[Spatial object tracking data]
★ ★ ★ ★ ★ ★ ★

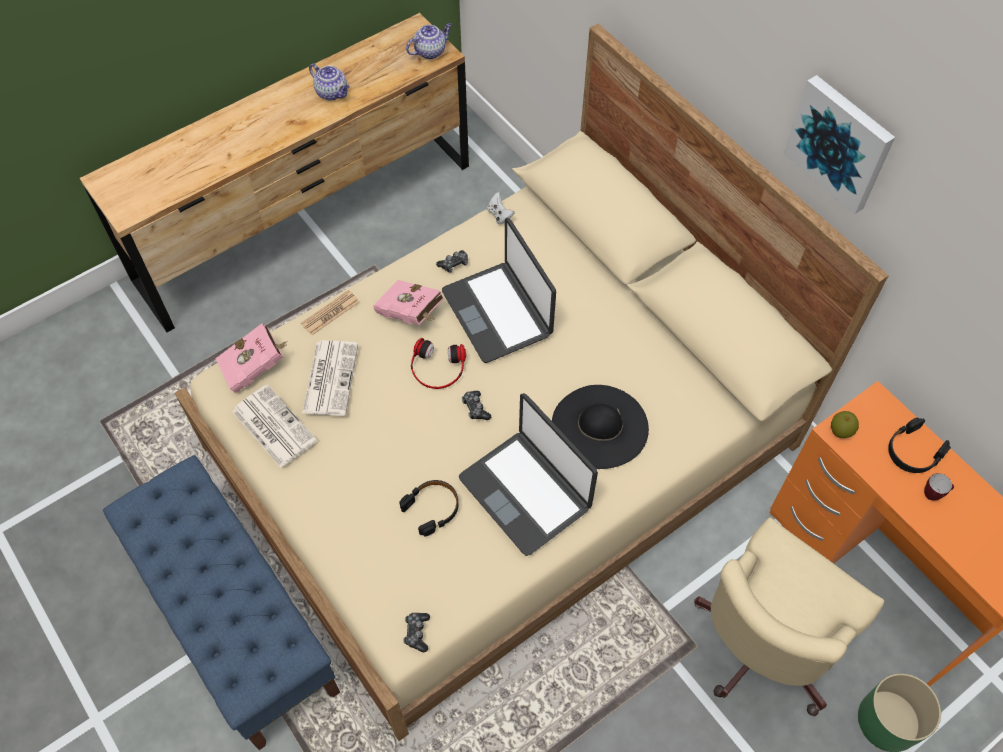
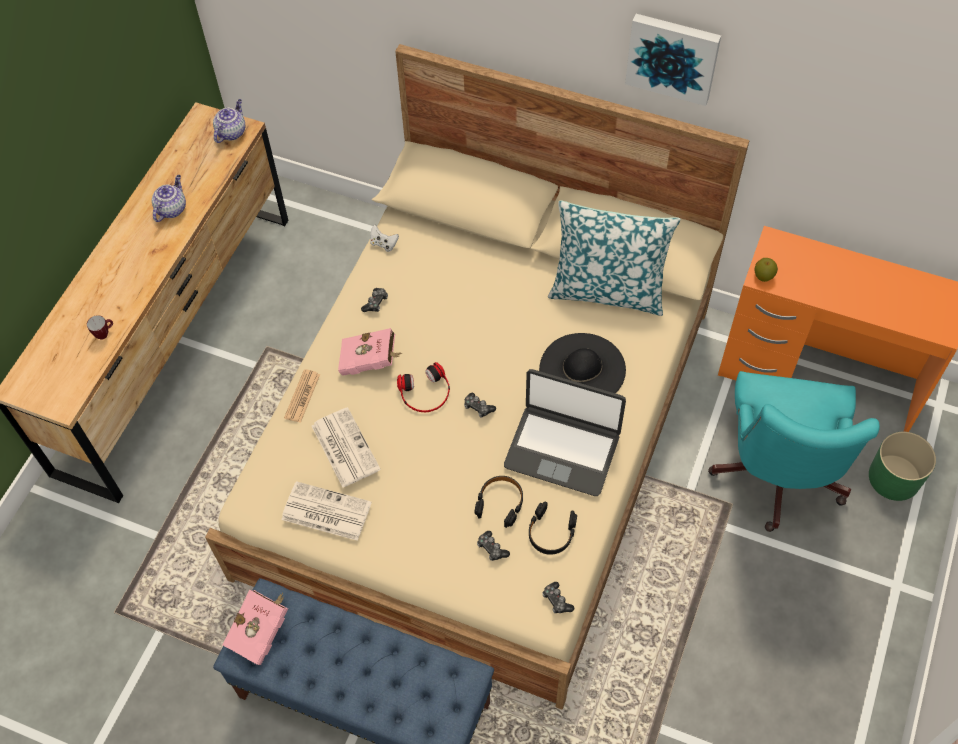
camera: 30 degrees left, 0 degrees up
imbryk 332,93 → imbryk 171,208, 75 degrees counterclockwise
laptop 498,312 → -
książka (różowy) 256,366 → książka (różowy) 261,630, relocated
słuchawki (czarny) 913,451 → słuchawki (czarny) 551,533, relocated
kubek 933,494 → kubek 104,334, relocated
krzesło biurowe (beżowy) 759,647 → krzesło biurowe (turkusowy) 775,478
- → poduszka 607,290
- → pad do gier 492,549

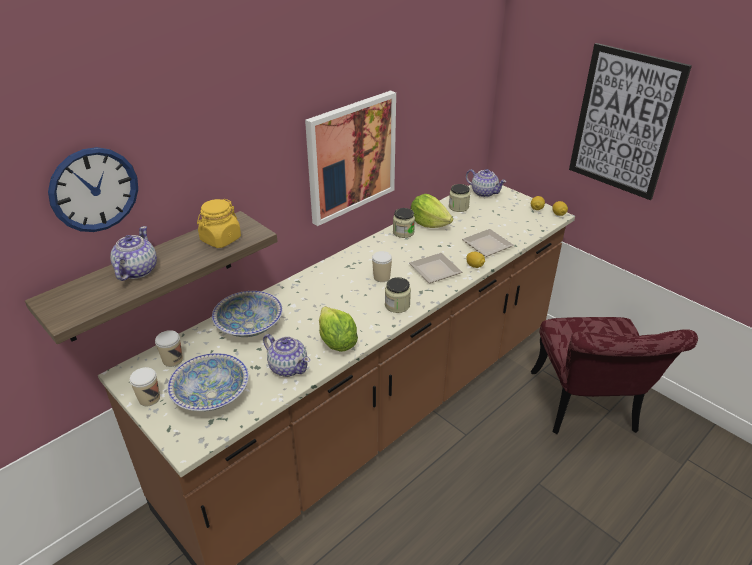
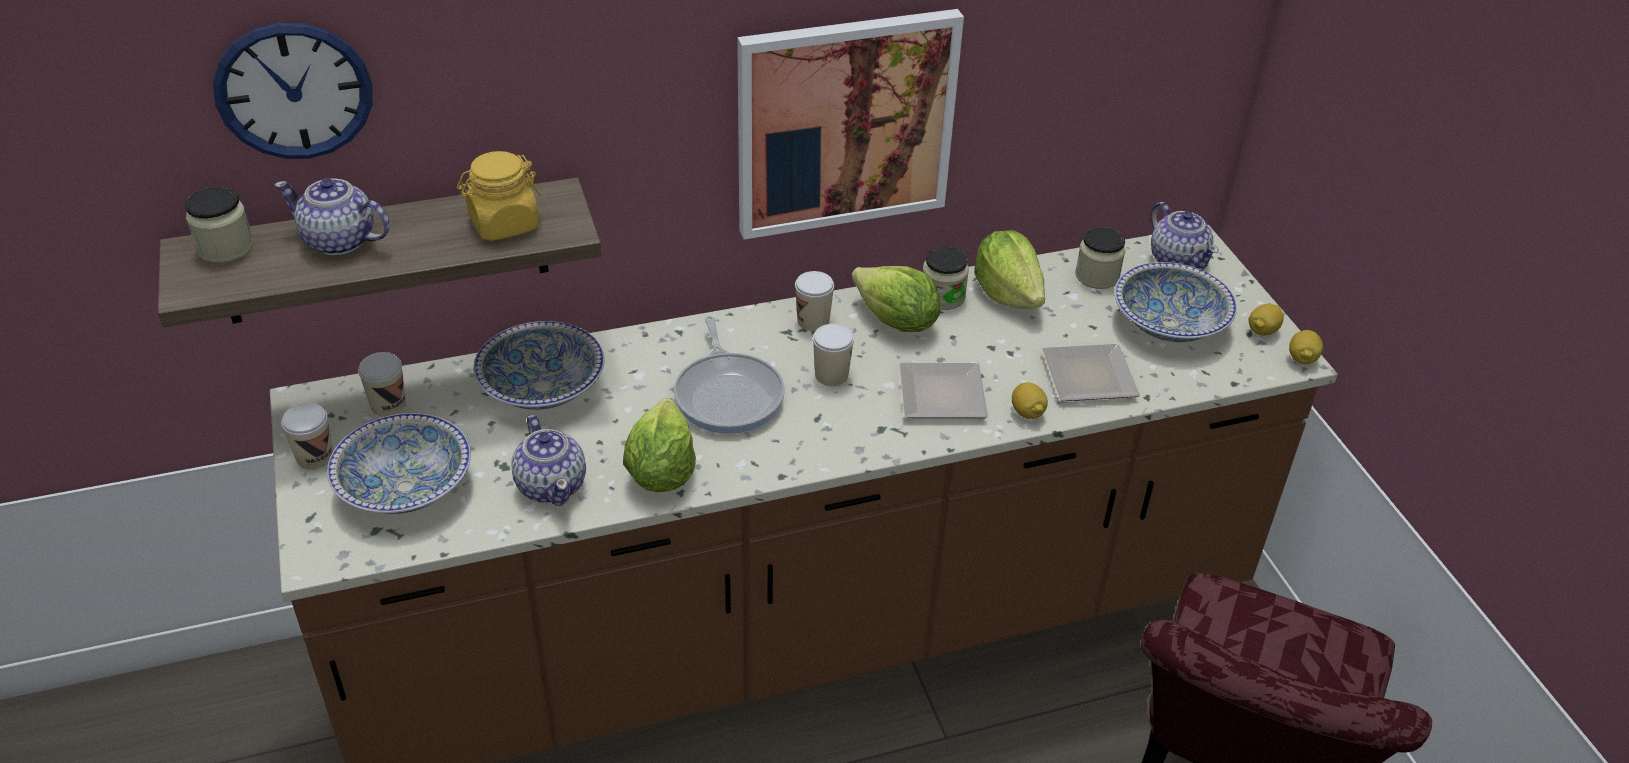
camera: 25 degrees right, 5 degrees up
obraz 624,122 → -
imbryk 136,271 → imbryk 340,241, 105 degrees counterclockwise
słoik 397,305 → słoik 225,247, relocated
- → miska 1168,323
- → sałata 896,322
- → filiżanka 813,321
- → patelnia 729,394

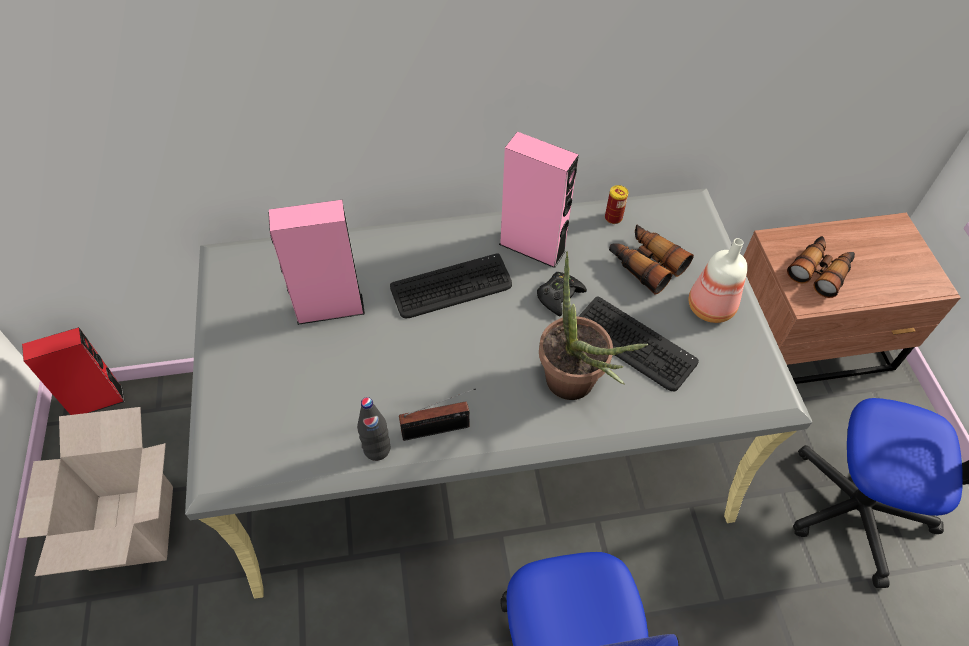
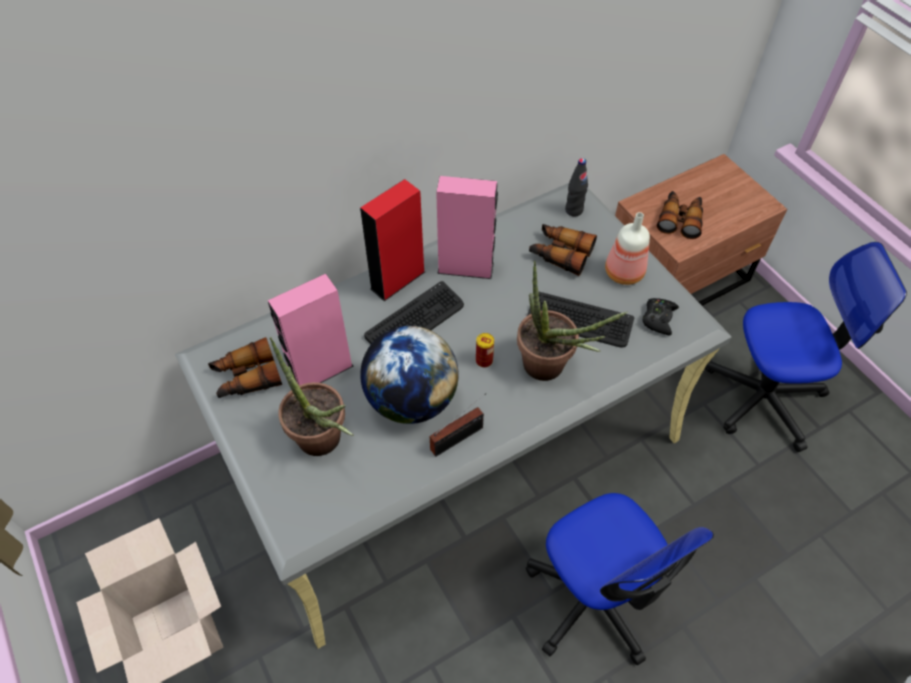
camera: 20 degrees left, 0 degrees up
puszka 613,218 → puszka 484,360, relocated
pad do gier (czarny) 559,296 → pad do gier (czarny) 658,318, relocated
głośnik (czerwony) 97,401 → głośnik (czerwony) 398,280, relocated
butelka (czarny) 377,449 → butelka (czarny) 574,210, relocated
- → globus 411,399
- → lornetka 246,377
- → roślina doniczkowa 324,444

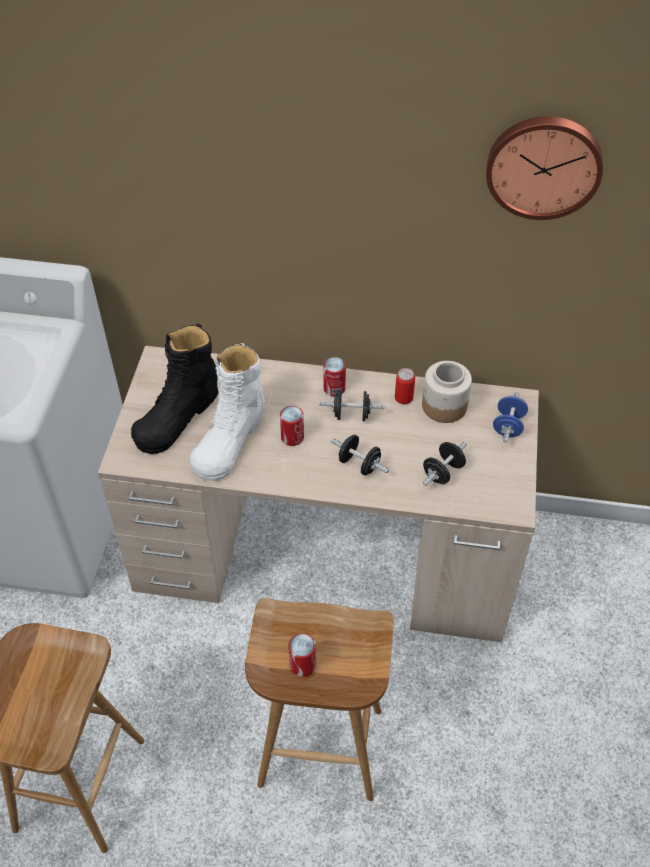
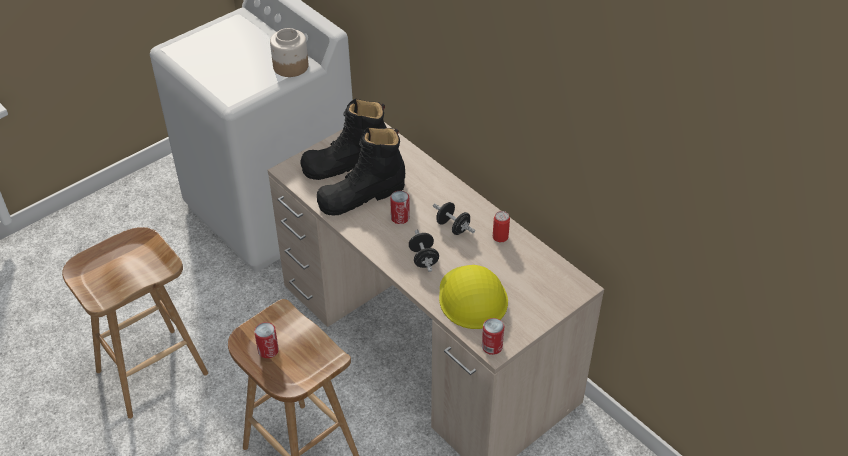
camera: 40 degrees right, 5 degrees down
zegar ścienny 543,165 → -
but z cholewką (biały) 229,438 → but z cholewką (czarny) 362,195
puszka 334,388 → puszka 492,346, relocated
słoik 444,406 → słoik 290,66, relocated
hantel (niebieski) 508,426 → -
hantel (czarny) 443,472 → kask (żółty) 472,297

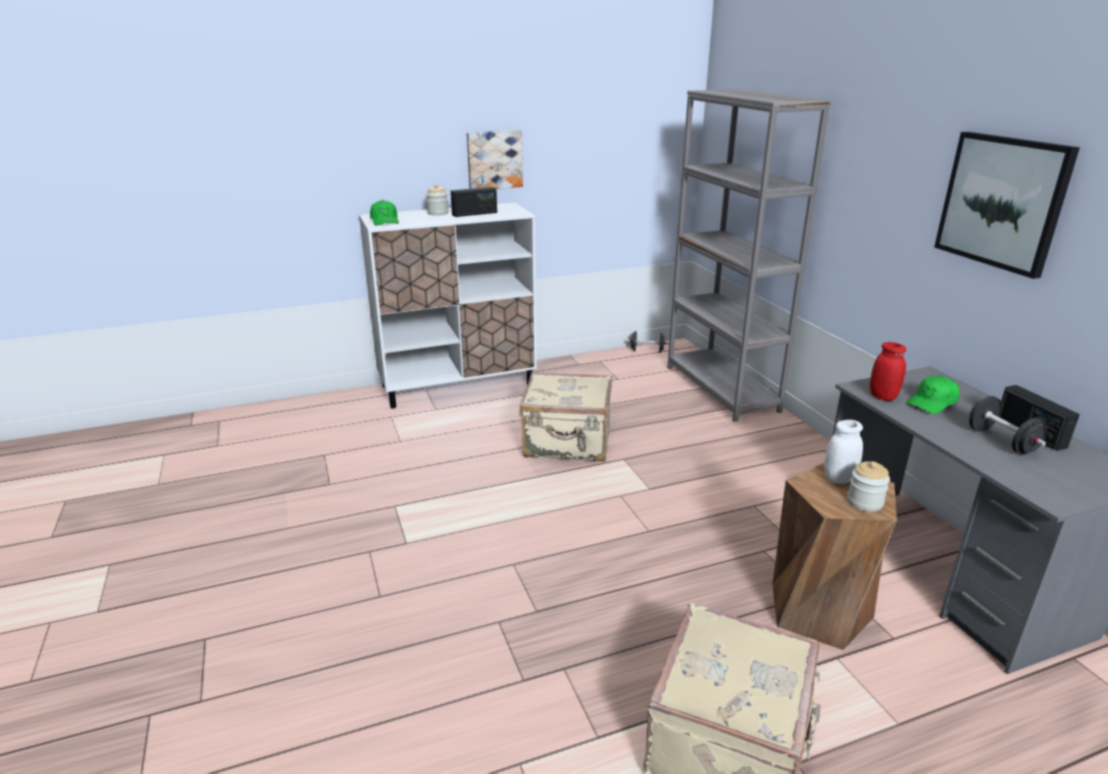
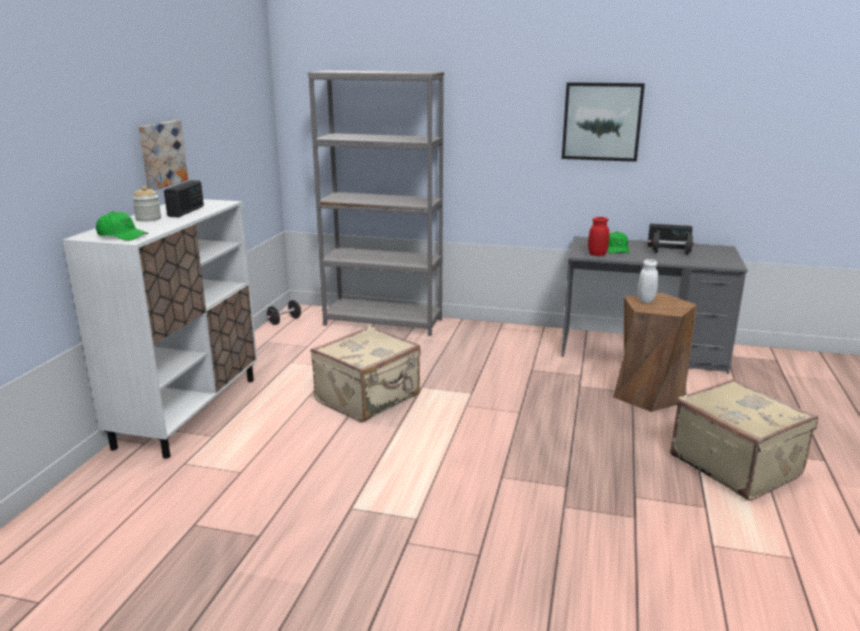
camera: 55 degrees left, 5 degrees down
słoik 864,502 → -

★ ★ ★ ★ ★ ★ ★

| Goal of the exercise |
What's needed is every line above, retyped exactly and free of pictures.

| Exercise answer |
camera: 30 degrees left, 0 degrees up
imbryk 332,93 → imbryk 171,208, 75 degrees counterclockwise
laptop 498,312 → -
książka (różowy) 256,366 → książka (różowy) 261,630, relocated
słuchawki (czarny) 913,451 → słuchawki (czarny) 551,533, relocated
kubek 933,494 → kubek 104,334, relocated
krzesło biurowe (beżowy) 759,647 → krzesło biurowe (turkusowy) 775,478
- → poduszka 607,290
- → pad do gier 492,549

camera: 25 degrees right, 5 degrees up
obraz 624,122 → -
imbryk 136,271 → imbryk 340,241, 105 degrees counterclockwise
słoik 397,305 → słoik 225,247, relocated
- → miska 1168,323
- → sałata 896,322
- → filiżanka 813,321
- → patelnia 729,394

camera: 20 degrees left, 0 degrees up
puszka 613,218 → puszka 484,360, relocated
pad do gier (czarny) 559,296 → pad do gier (czarny) 658,318, relocated
głośnik (czerwony) 97,401 → głośnik (czerwony) 398,280, relocated
butelka (czarny) 377,449 → butelka (czarny) 574,210, relocated
- → globus 411,399
- → lornetka 246,377
- → roślina doniczkowa 324,444

camera: 40 degrees right, 5 degrees down
zegar ścienny 543,165 → -
but z cholewką (biały) 229,438 → but z cholewką (czarny) 362,195
puszka 334,388 → puszka 492,346, relocated
słoik 444,406 → słoik 290,66, relocated
hantel (niebieski) 508,426 → -
hantel (czarny) 443,472 → kask (żółty) 472,297

camera: 55 degrees left, 5 degrees down
słoik 864,502 → -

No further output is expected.